One area of current research, performed by the Florida Hospital Nicholson Center, is taking a look at how to bring the Internet to robotic surgery by tackling the latency, or lag time, that occurs during remote procedures. Latency is a particularly important measure for telesurgery because it determines how safely a surgeon can operate with delayed video and control signals. It is also where the bottleneck in technology has traditionally existed.
Telesurgery has been in existence for some time, but there have been substantial barriers to its implementation, including adequate bandwidth and delays in video feedback. This type of surgical innovation has been of interest to the military, and while it has previously been tested between countries, our research is primarily focused on testing lag times across technology-rich locations, such as hospital campuses domestically.
To launch the current test, we first had to discover how much latency a surgeon could tolerate while still performing a successful surgery. We accomplished this with simulators of the robot which could be programmed with specific latency levels for different experienced surgeons in the experiment.
During the latency test, we learned that surgeons could feel a lag in their movements at 300 milliseconds and higher. In the 300-500 milliseconds range, surgeons compensated for the lag by slowing their movements and becoming more conscious about each step. After some practice, the surgeons’ movements at this level were no longer one fluid stroke, but a sequence of individual steps connected together.
At 600 milliseconds, most surgeons could no longer handle the latencies and performed the tasks unsafely. Using this information, we labeled 0-200 milliseconds as a safe range, 300-500 as a potentially usable range, and 600 milliseconds and higher as an unsafe range.
Using the IT infrastructure between multiple hospital campuses, we measured an actual latency on large packet delivery of only 5 milliseconds within metropolitan Orlando. Latency between Orlando and Tampa, a distance of 65 miles, ranged between 10 and 150 milliseconds. Finally, latency from Orlando to Fort Worth, Texas, a distance of 1,200 miles, was 30 to 150 milliseconds.
Based on these tests, we have determined that telesurgery is possible and generally safe for large areas within the United States. Limitations are no longer due to lag time but rather factors associated with reliability, social acceptance, insurance and legal liability. There are plans to test longer distances in the future, but we remain confident that the networks that exist between hospitals today are more than sufficient to support telesurgery.
But what does all of this mean for Internet of Things? It means medical devices have major potential with the Internet, reducing the communication time between those devices, increasing efficiency and ease of use.

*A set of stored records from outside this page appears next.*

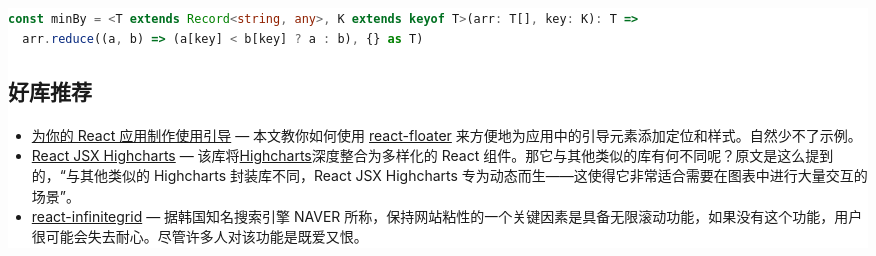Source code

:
 ```ts
const minBy = <T extends Record<string, any>, K extends keyof T>(arr: T[], key: K): T =>
  arr.reduce((a, b) => (a[key] < b[key] ? a : b), {} as T)
```

## 好库推荐

- [为你的 React 应用制作使用引导](https://github.com/gilbarbara/react-joyride) — 本文教你如何使用 [react-floater](https://github.com/gilbarbara/react-floater) 来方便地为应用中的引导元素添加定位和样式。自然少不了示例。
- [React JSX Highcharts](https://github.com/whawker/react-jsx-highcharts) — 该库将[Highcharts](https://www.highcharts.com/)深度整合为多样化的 React 组件。那它与其他类似的库有何不同呢？原文是这么提到的，“与其他类似的 Highcharts 封装库不同，React JSX Highcharts 专为动态而生——这使得它非常适合需要在图表中进行大量交互的场景”。
- [react-infinitegrid](https://github.com/naver/egjs-infinitegrid/tree/master/packages/react-infinitegrid) — 据韩国知名搜索引擎 NAVER 所称，保持网站粘性的一个关键因素是具备无限滚动功能，如果没有这个功能，用户很可能会失去耐心。尽管许多人对该功能是既爱又恨。
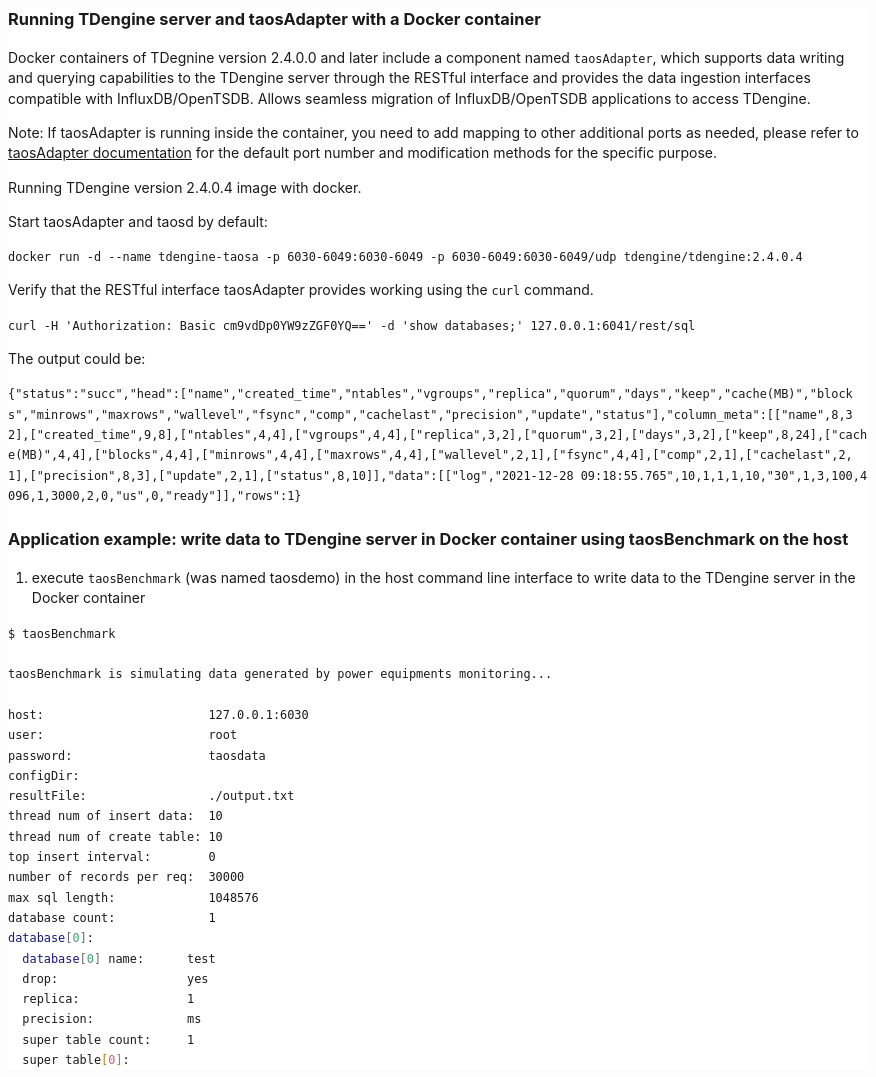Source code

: ### Running TDengine server and taosAdapter with a Docker container

Docker containers of TDegnine version 2.4.0.0 and later include a component named `taosAdapter`, which supports data writing and querying capabilities to the TDengine server through the RESTful interface and provides the data ingestion interfaces compatible with InfluxDB/OpenTSDB. Allows seamless migration of InfluxDB/OpenTSDB applications to access TDengine.

Note: If taosAdapter is running inside the container, you need to add mapping to other additional ports as needed, please refer to [taosAdapter documentation](https://github.com/taosdata/taosadapter/blob/develop/README.md) for the default port number and modification methods for the specific purpose.

Running TDengine version 2.4.0.4 image with docker.

Start taosAdapter and taosd by default:

```
docker run -d --name tdengine-taosa -p 6030-6049:6030-6049 -p 6030-6049:6030-6049/udp tdengine/tdengine:2.4.0.4
```

Verify that the RESTful interface taosAdapter provides working using the `curl` command.

```
curl -H 'Authorization: Basic cm9vdDp0YW9zZGF0YQ==' -d 'show databases;' 127.0.0.1:6041/rest/sql
```

The output could be:

```
{"status":"succ","head":["name","created_time","ntables","vgroups","replica","quorum","days","keep","cache(MB)","blocks","minrows","maxrows","wallevel","fsync","comp","cachelast","precision","update","status"],"column_meta":[["name",8,32],["created_time",9,8],["ntables",4,4],["vgroups",4,4],["replica",3,2],["quorum",3,2],["days",3,2],["keep",8,24],["cache(MB)",4,4],["blocks",4,4],["minrows",4,4],["maxrows",4,4],["wallevel",2,1],["fsync",4,4],["comp",2,1],["cachelast",2,1],["precision",8,3],["update",2,1],["status",8,10]],"data":[["log","2021-12-28 09:18:55.765",10,1,1,1,10,"30",1,3,100,4096,1,3000,2,0,"us",0,"ready"]],"rows":1}
```

### Application example: write data to TDengine server in Docker container using taosBenchmark on the host

1. execute `taosBenchmark` (was named taosdemo) in the host command line interface to write data to the TDengine server in the Docker container

```bash
$ taosBenchmark

taosBenchmark is simulating data generated by power equipments monitoring...

host:                       127.0.0.1:6030
user:                       root
password:                   taosdata
configDir:
resultFile:                 ./output.txt
thread num of insert data:  10
thread num of create table: 10
top insert interval:        0
number of records per req:  30000
max sql length:             1048576
database count:             1
database[0]:
  database[0] name:      test
  drop:                  yes
  replica:               1
  precision:             ms
  super table count:     1
  super table[0]:
```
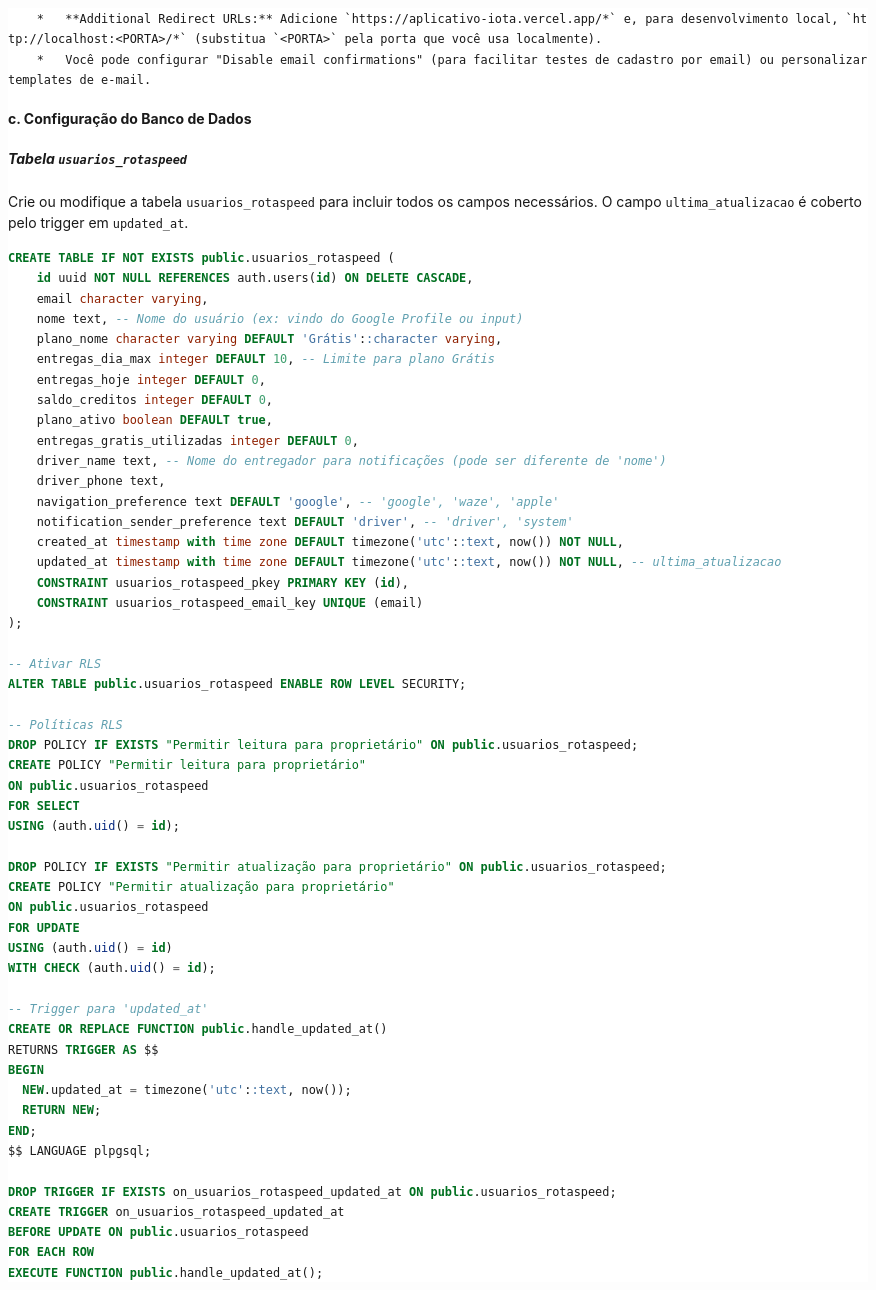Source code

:        *   **Additional Redirect URLs:** Adicione `https://aplicativo-iota.vercel.app/*` e, para desenvolvimento local, `http://localhost:<PORTA>/*` (substitua `<PORTA>` pela porta que você usa localmente).
        *   Você pode configurar "Disable email confirmations" (para facilitar testes de cadastro por email) ou personalizar templates de e-mail.

#### c. Configuração do Banco de Dados

##### Tabela `usuarios_rotaspeed`
   Crie ou modifique a tabela `usuarios_rotaspeed` para incluir todos os campos necessários. O campo `ultima_atualizacao` é coberto pelo trigger em `updated_at`.

   ```sql
   CREATE TABLE IF NOT EXISTS public.usuarios_rotaspeed (
       id uuid NOT NULL REFERENCES auth.users(id) ON DELETE CASCADE,
       email character varying,
       nome text, -- Nome do usuário (ex: vindo do Google Profile ou input)
       plano_nome character varying DEFAULT 'Grátis'::character varying,
       entregas_dia_max integer DEFAULT 10, -- Limite para plano Grátis
       entregas_hoje integer DEFAULT 0,
       saldo_creditos integer DEFAULT 0,
       plano_ativo boolean DEFAULT true,
       entregas_gratis_utilizadas integer DEFAULT 0,
       driver_name text, -- Nome do entregador para notificações (pode ser diferente de 'nome')
       driver_phone text,
       navigation_preference text DEFAULT 'google', -- 'google', 'waze', 'apple'
       notification_sender_preference text DEFAULT 'driver', -- 'driver', 'system'
       created_at timestamp with time zone DEFAULT timezone('utc'::text, now()) NOT NULL,
       updated_at timestamp with time zone DEFAULT timezone('utc'::text, now()) NOT NULL, -- ultima_atualizacao
       CONSTRAINT usuarios_rotaspeed_pkey PRIMARY KEY (id),
       CONSTRAINT usuarios_rotaspeed_email_key UNIQUE (email)
   );
   
   -- Ativar RLS
   ALTER TABLE public.usuarios_rotaspeed ENABLE ROW LEVEL SECURITY;

   -- Políticas RLS
   DROP POLICY IF EXISTS "Permitir leitura para proprietário" ON public.usuarios_rotaspeed;
   CREATE POLICY "Permitir leitura para proprietário"
   ON public.usuarios_rotaspeed
   FOR SELECT
   USING (auth.uid() = id);

   DROP POLICY IF EXISTS "Permitir atualização para proprietário" ON public.usuarios_rotaspeed;
   CREATE POLICY "Permitir atualização para proprietário"
   ON public.usuarios_rotaspeed
   FOR UPDATE
   USING (auth.uid() = id)
   WITH CHECK (auth.uid() = id);
   
   -- Trigger para 'updated_at'
   CREATE OR REPLACE FUNCTION public.handle_updated_at()
   RETURNS TRIGGER AS $$
   BEGIN
     NEW.updated_at = timezone('utc'::text, now());
     RETURN NEW;
   END;
   $$ LANGUAGE plpgsql;

   DROP TRIGGER IF EXISTS on_usuarios_rotaspeed_updated_at ON public.usuarios_rotaspeed;
   CREATE TRIGGER on_usuarios_rotaspeed_updated_at
   BEFORE UPDATE ON public.usuarios_rotaspeed
   FOR EACH ROW
   EXECUTE FUNCTION public.handle_updated_at();
   ```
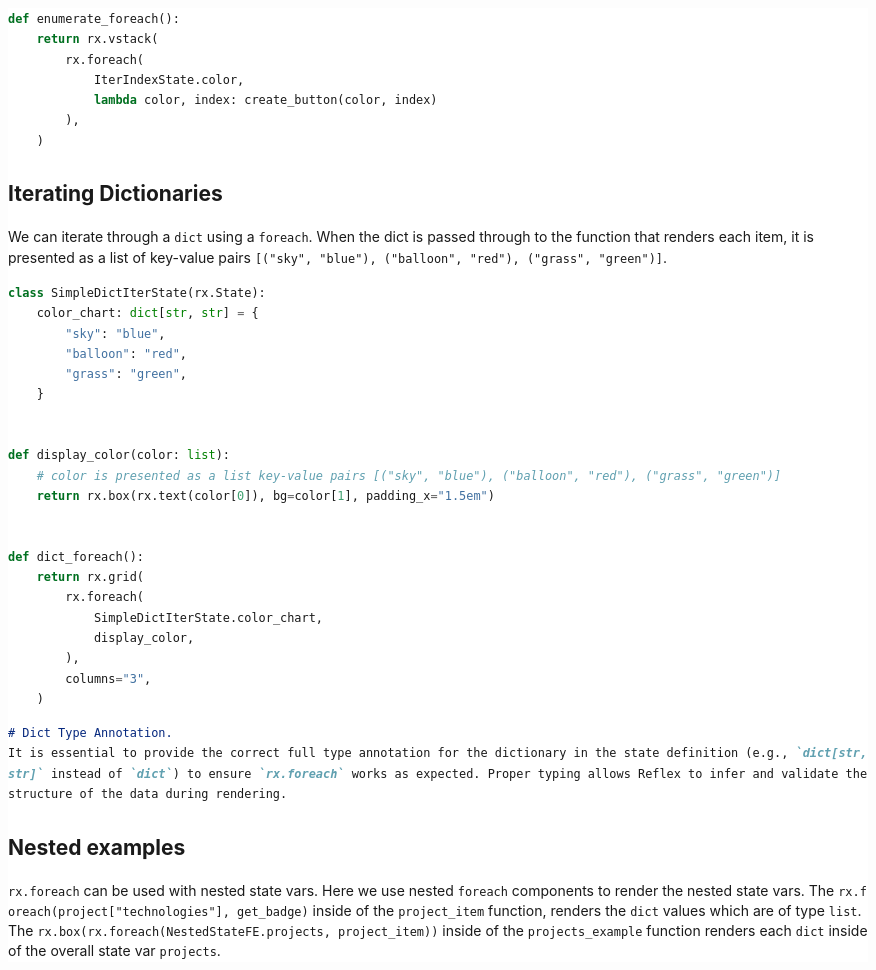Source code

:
 ```python
def enumerate_foreach():
    return rx.vstack(
        rx.foreach(
            IterIndexState.color,
            lambda color, index: create_button(color, index)
        ),
    )
```

## Iterating Dictionaries

We can iterate through a `dict` using a `foreach`. When the dict is passed through to the function that renders each item, it is presented as a list of key-value pairs `[("sky", "blue"), ("balloon", "red"), ("grass", "green")]`.

```python demo exec
class SimpleDictIterState(rx.State):
    color_chart: dict[str, str] = {
        "sky": "blue",
        "balloon": "red",
        "grass": "green",
    }


def display_color(color: list):
    # color is presented as a list key-value pairs [("sky", "blue"), ("balloon", "red"), ("grass", "green")]
    return rx.box(rx.text(color[0]), bg=color[1], padding_x="1.5em")


def dict_foreach():
    return rx.grid(
        rx.foreach(
            SimpleDictIterState.color_chart,
            display_color,
        ),
        columns="3",
    )

```

```md alert warning
# Dict Type Annotation.
It is essential to provide the correct full type annotation for the dictionary in the state definition (e.g., `dict[str, str]` instead of `dict`) to ensure `rx.foreach` works as expected. Proper typing allows Reflex to infer and validate the structure of the data during rendering.
```

## Nested examples

`rx.foreach` can be used with nested state vars. Here we use nested `foreach` components to render the nested state vars. The `rx.foreach(project["technologies"], get_badge)` inside of the `project_item` function, renders the `dict` values which are of type `list`. The `rx.box(rx.foreach(NestedStateFE.projects, project_item))` inside of the `projects_example` function renders each `dict` inside of the overall state var `projects`.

This lag-time research is laying the groundwork for telesurgery and the future of the Internet of connected medical devices. It not only gives us a better picture of how remote surgery can be performed safely in a technology-rich environment, but also uncovers why manufacturers of surgical robots and other medical devices should be further enabled for the Internet.
Once we fully understand where and when this lag will not limit surgery, we can begin to explore other societal issues that will need to be addressed, such as insurance coverage, physician licensing, legal barriers and patient interest.